Work request: Express as a JSON list of strings, one per line with blank lines omitted, the records beginning at the line containing "leaning metal chain" and ending after the line containing "[208, 212, 215, 221]".

++++

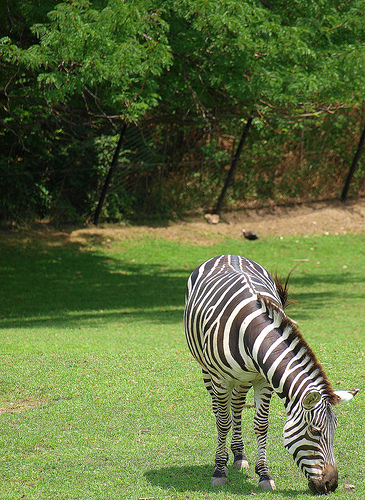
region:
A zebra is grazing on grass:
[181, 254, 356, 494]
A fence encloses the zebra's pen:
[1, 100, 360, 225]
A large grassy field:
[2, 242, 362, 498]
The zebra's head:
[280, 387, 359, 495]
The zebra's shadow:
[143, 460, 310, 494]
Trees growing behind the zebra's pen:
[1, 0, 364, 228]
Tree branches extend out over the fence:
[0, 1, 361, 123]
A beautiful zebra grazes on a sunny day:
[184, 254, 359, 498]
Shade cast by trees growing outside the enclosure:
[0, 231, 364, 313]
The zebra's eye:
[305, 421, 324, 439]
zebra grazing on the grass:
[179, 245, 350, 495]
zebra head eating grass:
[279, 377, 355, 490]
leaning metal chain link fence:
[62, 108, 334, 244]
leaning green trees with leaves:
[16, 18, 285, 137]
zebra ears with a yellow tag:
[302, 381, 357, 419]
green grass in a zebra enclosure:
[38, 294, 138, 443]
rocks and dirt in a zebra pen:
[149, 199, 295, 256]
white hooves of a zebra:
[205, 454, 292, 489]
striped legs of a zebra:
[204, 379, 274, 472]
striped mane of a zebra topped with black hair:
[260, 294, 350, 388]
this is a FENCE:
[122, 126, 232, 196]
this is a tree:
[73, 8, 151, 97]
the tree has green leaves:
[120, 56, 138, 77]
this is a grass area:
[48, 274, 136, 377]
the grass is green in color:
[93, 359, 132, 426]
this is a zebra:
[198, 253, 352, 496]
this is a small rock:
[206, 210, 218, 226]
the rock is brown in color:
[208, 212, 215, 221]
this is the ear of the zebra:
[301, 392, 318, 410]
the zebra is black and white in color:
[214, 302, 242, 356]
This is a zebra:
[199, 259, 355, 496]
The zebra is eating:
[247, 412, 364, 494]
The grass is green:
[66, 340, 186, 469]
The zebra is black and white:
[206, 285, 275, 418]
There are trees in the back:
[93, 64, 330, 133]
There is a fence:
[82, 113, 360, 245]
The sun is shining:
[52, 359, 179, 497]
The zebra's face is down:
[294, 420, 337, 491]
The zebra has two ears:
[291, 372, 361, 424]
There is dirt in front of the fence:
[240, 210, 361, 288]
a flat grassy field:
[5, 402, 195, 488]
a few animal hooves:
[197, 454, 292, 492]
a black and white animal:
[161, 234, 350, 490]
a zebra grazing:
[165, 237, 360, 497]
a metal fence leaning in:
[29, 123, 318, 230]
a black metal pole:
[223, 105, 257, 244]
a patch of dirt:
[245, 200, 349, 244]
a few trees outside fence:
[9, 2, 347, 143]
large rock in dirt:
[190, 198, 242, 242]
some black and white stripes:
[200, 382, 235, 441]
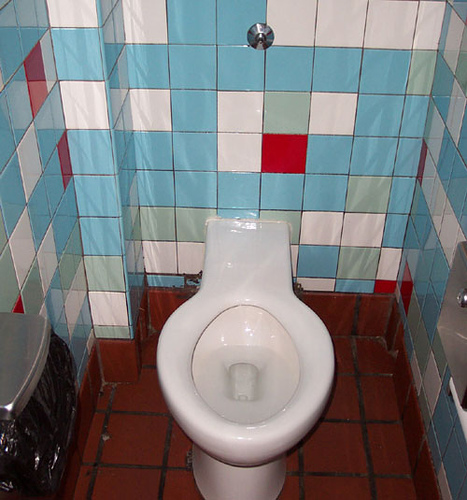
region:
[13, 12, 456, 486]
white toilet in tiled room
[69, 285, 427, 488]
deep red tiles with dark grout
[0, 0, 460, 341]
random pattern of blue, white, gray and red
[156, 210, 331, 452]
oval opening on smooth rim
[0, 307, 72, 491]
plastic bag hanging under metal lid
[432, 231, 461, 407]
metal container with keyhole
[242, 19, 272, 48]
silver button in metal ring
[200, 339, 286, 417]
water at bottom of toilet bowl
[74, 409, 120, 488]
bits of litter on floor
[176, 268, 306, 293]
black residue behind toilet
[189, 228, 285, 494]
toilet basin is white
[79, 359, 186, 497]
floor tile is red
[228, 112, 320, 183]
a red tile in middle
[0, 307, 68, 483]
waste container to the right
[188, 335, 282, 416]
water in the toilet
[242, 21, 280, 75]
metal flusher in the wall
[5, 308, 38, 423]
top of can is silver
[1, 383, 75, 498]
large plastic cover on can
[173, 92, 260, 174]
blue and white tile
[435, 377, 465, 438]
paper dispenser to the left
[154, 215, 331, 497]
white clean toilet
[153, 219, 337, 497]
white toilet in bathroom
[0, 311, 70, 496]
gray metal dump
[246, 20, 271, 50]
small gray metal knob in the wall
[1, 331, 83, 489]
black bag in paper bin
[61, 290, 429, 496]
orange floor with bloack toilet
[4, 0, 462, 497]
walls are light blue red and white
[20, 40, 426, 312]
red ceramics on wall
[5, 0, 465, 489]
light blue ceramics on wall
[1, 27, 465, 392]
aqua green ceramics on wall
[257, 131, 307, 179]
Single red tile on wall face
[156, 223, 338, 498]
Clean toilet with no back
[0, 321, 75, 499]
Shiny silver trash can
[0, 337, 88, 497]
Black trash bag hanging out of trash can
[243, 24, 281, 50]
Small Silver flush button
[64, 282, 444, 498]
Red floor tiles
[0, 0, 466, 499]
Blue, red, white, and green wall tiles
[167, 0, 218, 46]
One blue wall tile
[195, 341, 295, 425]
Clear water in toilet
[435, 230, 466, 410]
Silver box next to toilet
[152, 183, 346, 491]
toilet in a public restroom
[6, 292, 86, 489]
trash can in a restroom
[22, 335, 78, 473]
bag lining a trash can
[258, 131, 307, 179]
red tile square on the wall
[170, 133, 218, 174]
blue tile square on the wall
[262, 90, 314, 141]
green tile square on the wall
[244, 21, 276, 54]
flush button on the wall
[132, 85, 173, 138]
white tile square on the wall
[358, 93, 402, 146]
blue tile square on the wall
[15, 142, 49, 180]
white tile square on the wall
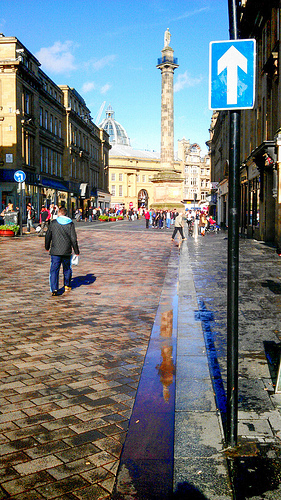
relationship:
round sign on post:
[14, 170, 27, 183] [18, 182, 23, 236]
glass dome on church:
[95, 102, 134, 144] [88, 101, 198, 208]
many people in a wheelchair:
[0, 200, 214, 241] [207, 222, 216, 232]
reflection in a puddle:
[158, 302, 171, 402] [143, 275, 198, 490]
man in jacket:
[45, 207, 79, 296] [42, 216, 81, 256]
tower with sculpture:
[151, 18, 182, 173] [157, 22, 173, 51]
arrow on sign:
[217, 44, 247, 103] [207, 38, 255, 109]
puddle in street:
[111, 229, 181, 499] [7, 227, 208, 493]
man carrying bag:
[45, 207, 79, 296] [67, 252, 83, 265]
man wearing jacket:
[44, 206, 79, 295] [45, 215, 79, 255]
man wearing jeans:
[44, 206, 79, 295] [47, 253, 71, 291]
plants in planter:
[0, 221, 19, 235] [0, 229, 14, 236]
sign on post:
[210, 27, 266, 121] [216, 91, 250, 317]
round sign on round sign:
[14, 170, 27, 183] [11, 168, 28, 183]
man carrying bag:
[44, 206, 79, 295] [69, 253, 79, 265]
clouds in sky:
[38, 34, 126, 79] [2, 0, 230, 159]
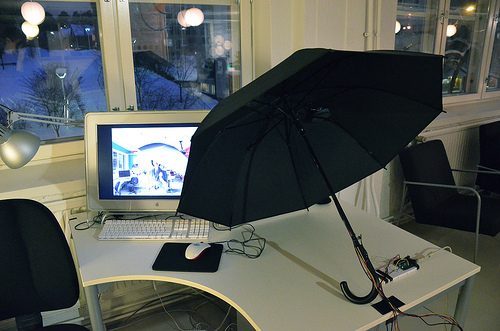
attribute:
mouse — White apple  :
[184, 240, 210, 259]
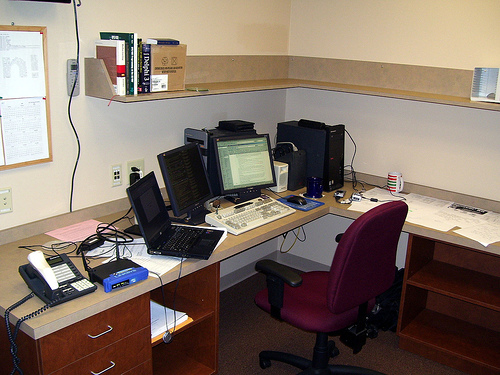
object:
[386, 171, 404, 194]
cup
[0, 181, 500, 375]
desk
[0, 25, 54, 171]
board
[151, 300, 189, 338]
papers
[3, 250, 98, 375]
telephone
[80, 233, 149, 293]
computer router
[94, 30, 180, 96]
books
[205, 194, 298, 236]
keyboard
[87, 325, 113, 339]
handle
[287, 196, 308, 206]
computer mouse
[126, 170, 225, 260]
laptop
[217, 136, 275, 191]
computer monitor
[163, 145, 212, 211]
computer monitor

++++

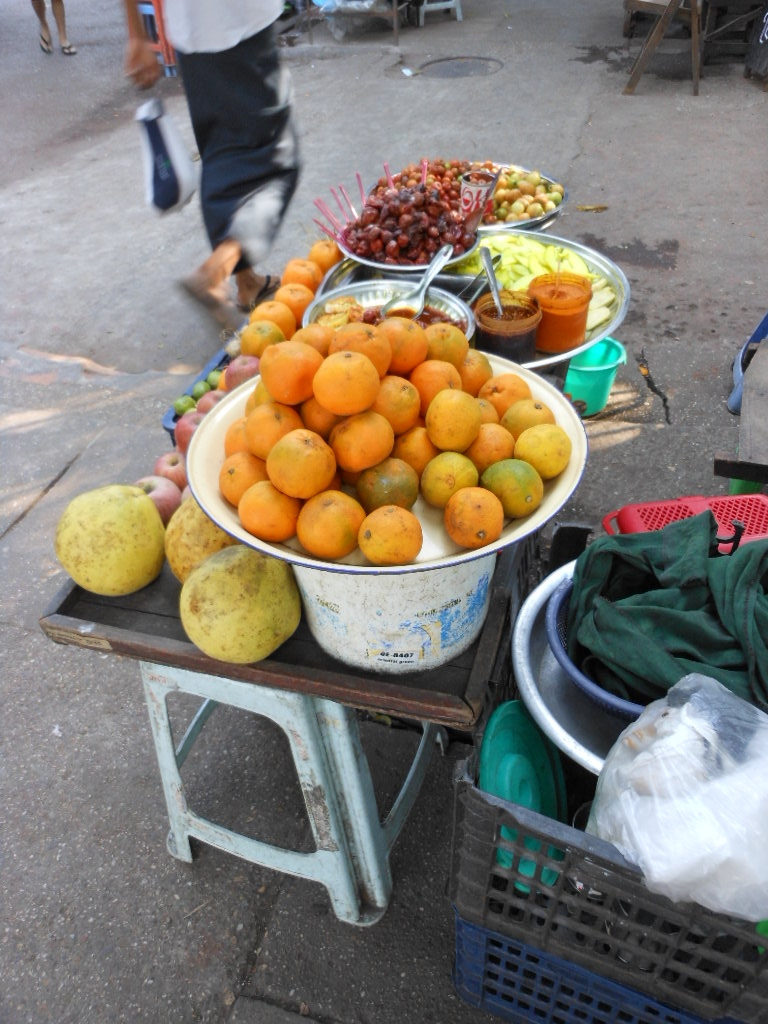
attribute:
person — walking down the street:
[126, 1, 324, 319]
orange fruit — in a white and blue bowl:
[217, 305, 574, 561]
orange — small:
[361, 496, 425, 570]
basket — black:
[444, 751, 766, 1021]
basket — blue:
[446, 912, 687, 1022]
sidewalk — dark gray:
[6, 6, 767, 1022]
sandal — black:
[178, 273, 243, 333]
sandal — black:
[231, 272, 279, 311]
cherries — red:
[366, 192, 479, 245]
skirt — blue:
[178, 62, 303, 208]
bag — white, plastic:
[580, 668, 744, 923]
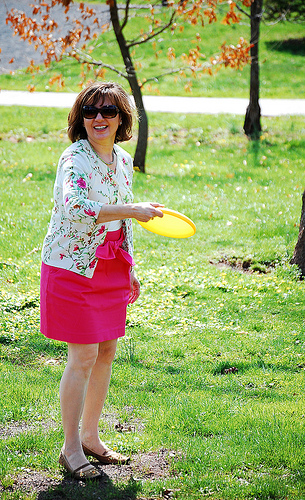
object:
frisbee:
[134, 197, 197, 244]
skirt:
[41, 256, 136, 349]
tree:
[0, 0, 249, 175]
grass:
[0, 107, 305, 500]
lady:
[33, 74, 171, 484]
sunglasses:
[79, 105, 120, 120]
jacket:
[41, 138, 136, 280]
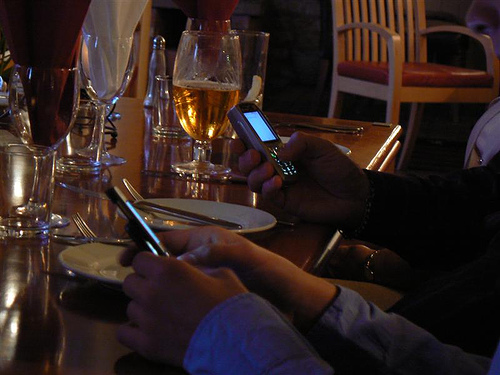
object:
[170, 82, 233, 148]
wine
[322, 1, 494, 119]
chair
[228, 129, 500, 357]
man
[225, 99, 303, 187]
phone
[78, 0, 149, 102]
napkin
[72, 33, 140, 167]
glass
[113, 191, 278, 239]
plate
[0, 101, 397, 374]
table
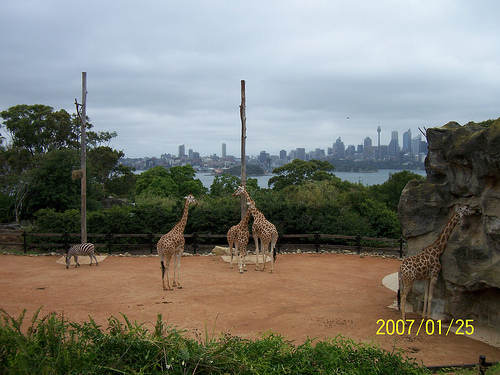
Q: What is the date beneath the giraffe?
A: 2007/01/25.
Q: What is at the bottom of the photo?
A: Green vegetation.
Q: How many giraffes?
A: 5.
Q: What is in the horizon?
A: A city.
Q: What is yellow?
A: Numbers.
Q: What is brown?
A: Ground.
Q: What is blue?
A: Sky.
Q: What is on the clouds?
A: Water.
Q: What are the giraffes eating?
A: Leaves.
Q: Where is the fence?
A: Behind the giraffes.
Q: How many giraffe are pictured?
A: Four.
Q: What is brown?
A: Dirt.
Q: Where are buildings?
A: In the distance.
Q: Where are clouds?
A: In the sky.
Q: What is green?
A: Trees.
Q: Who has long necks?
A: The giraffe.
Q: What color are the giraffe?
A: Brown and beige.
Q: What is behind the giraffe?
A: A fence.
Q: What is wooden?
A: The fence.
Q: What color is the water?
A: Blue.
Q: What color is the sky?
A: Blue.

++++

Exercise output:
[
  "leaning metal chain link fence:",
  "[62, 108, 334, 244]",
  "leaning green trees with leaves:",
  "[16, 18, 285, 137]",
  "zebra ears with a yellow tag:",
  "[302, 381, 357, 419]",
  "green grass in a zebra enclosure:",
  "[38, 294, 138, 443]",
  "rocks and dirt in a zebra pen:",
  "[149, 199, 295, 256]",
  "white hooves of a zebra:",
  "[205, 454, 292, 489]",
  "striped legs of a zebra:",
  "[204, 379, 274, 472]",
  "striped mane of a zebra topped with black hair:",
  "[260, 294, 350, 388]",
  "this is a FENCE:",
  "[122, 126, 232, 196]",
  "this is a tree:",
  "[73, 8, 151, 97]",
  "the tree has green leaves:",
  "[120, 56, 138, 77]",
  "this is a grass area:",
  "[48, 274, 136, 377]",
  "the grass is green in color:",
  "[93, 359, 132, 426]",
  "this is a zebra:",
  "[198, 253, 352, 496]",
  "this is a small rock:",
  "[206, 210, 218, 226]",
  "the rock is brown in color:",
  "[208, 212, 215, 221]"
]